それは宇野氏の「ポスト・ゼロ年代の想像力」というエッセイもそうで、彼の著作『 ゼロ年代の想像力 』からほとんど前に踏み出している感じがないのだ。それこそ『ゼロ年代の想像力 v1.01』くらいの前進しかしてないように思える。おそらくこれは、彼が採用した戦略「取り入れて拡張(embrace and extend)」において、彼がある一定のポジションをすで得てしまったことが原因かと思われる。取り入れるべき対象がいなくなったために、当てこするのは未だにロスジェネやらカルチュラル・スタディーズになってしまい、話題が拡張していかないという閉塞状況に陥ってしまっている。ならば、自分で次の一手を生み出すしかないのだが、それはやはり難しいのだろう。

ともかく、ざっくり読んだ感想など。

仲正昌樹氏の論文は、「始まり」の瞬間をめぐる神話化された記憶が日本にはないために、日本は政治や社会をネタにしたアニメが少ないといった内容で、なかなか面白かった。僕もアート系のアニメーション(と言わないと名指せないのであえてそう言う)を見るたびに、「社会が描かれてないよな〜」なんて感想を持っていたのだが、それが単に日本のクリエイターの社会への目配せの無さが原因だと思っていた。東京藝大の公開講座 で山村浩二氏も似たような発言をしていたし、それは間違いないだろうと。

しかし、仲正氏の指摘によると、アメリカやヨーロッパの国では、市民革命や戦争を経て「あらゆる伝統的な拘束から自由な結合」を「始まり」として持っているのに対して、日本では、明治以降の国民国家的な結合に基づいて成立しているために、本来の自己イメージを拡大(もしくは回復)する形でSFやファンタジーの物語を構成する事は難しいという。かすかにそれをやっているのが、共産党系知識人が好きな戦後民主主義肯定論だったり、司馬遼太郎の描く日露戦争だったりするのだが、それもやはり弱い。

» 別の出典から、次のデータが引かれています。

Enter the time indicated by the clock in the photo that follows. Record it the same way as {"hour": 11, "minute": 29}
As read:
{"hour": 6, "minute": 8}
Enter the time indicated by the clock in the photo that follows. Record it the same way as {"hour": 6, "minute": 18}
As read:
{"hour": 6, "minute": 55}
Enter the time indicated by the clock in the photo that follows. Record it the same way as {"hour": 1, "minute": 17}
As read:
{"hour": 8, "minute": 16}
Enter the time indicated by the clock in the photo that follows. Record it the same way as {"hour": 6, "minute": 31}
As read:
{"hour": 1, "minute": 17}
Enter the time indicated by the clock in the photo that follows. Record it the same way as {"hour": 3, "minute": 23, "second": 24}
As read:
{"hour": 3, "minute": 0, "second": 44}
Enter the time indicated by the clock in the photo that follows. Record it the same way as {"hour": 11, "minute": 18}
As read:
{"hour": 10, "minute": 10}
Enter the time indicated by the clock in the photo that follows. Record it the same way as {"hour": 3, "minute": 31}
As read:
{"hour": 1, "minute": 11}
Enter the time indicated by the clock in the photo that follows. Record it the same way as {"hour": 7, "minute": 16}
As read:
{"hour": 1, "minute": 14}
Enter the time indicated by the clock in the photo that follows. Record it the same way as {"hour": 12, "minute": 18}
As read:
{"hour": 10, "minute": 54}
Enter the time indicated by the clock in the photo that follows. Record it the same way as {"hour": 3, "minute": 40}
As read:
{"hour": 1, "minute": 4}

だから、結局『コードギアス』のような遠回りしかできないのだという指摘は、まさにそういうことかと腑に落ちた。この問題意識を超えて、どのような作品を紡いでいけるかが、次のステップということになるのだろう。

村上隆氏のインタビューも面白かった。村上氏の事は昔は余り好きではなかったのだが、『 芸術起業論 』を読んでからは、その思いが一変して、今は好きなアーティストの一人である。インタビューはかなり恣意的な意図を含んでいるのでわかりにくい部分もあるが、ようするにこういうことだろう。

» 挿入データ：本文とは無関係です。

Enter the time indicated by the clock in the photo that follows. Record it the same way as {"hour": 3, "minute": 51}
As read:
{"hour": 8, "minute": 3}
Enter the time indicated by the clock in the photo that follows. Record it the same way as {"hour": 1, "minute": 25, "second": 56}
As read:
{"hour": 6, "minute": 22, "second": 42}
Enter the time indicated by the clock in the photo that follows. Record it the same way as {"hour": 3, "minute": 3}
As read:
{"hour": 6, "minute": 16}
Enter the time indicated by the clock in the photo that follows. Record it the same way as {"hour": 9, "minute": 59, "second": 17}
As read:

具現化しようとすると陳腐なものに成り下がる。その陳腐なものを士郎正宗のようにくどくどやることで、陳腐じゃないようにしようと思えば思うほど陳腐なものになっていっても、それでもなお作品化しようとするラディカルさ、ガッツがあるのかないのかというところが作家であるかないかの分岐点だ。

黒瀬陽平氏の論文は、セカイ系のアニメを美術の文脈で論じている。聖地巡礼が流行していることをフックにして、コントラストの強い背景美術とその前にあるセル風の絵をつなぐものについて、そこにセカイ系的な想像力を読み取っているようだ。たしかにそのアイデアは面白いが、展開に若干無理がある気もする。

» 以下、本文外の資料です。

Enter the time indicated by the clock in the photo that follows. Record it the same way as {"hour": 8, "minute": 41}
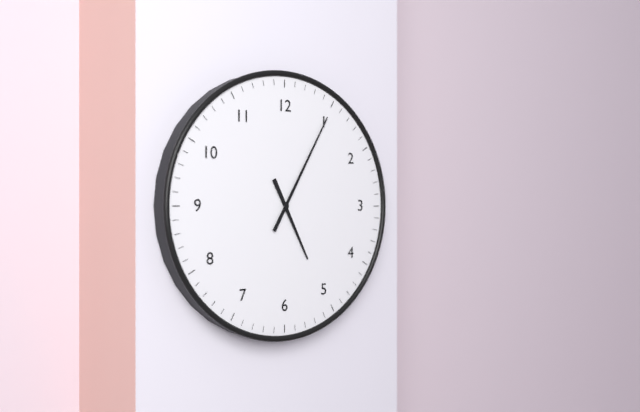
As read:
{"hour": 5, "minute": 5}
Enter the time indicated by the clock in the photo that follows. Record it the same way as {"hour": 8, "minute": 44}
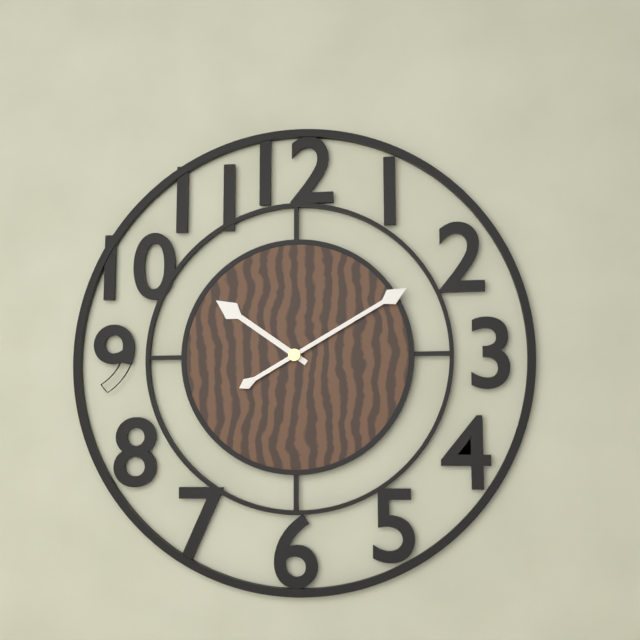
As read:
{"hour": 10, "minute": 10}
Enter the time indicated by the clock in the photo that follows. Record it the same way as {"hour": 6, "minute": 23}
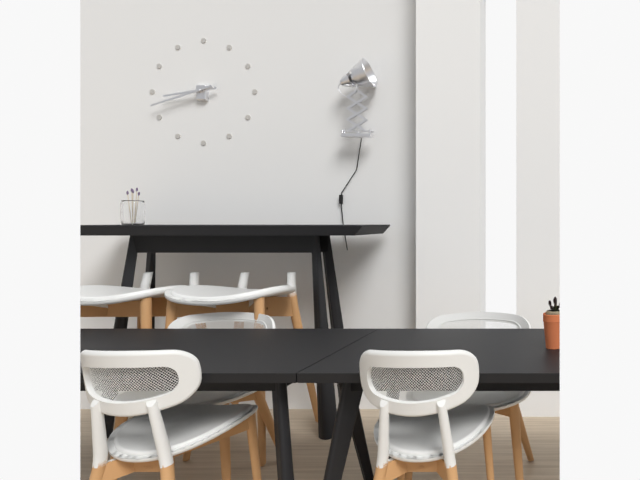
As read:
{"hour": 8, "minute": 42}
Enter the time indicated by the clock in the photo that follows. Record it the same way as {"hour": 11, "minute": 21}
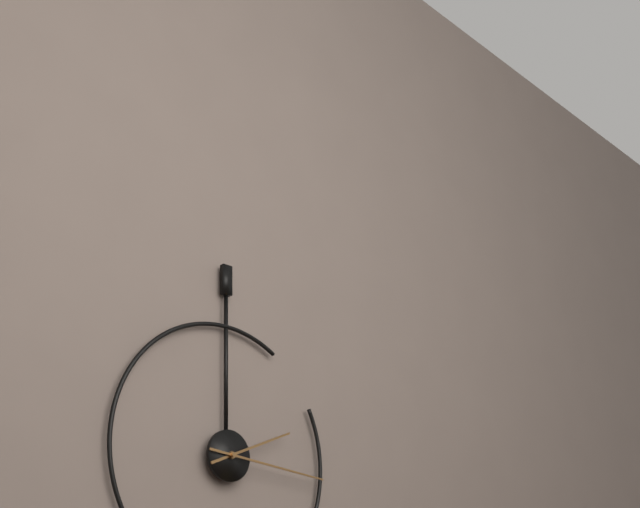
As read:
{"hour": 2, "minute": 16}
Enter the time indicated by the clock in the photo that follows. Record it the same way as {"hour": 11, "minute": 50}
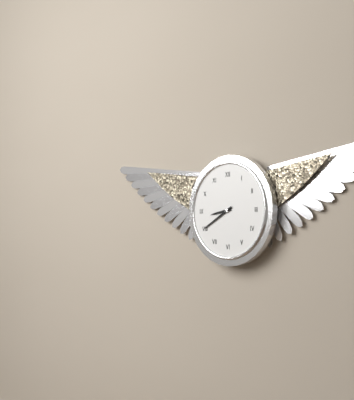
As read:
{"hour": 8, "minute": 40}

黒瀬氏は、新海誠氏の作品以降、トレース技術がアニメ業界で多く使われるようになったとし、そこから聖地巡礼、セカイ系への想像力を導いている。しかし、トレースの技術は今に始まったものではないし、PCによるトレースが背景美術のクオリティを劇的に進化させたわけでもないだろう。そもそも、本物らしさをもったハイコントラストな背景を描く事に特別な技術が必要なわけではない(トレースしなくても、トレースのような絵を描くことは難しくない)。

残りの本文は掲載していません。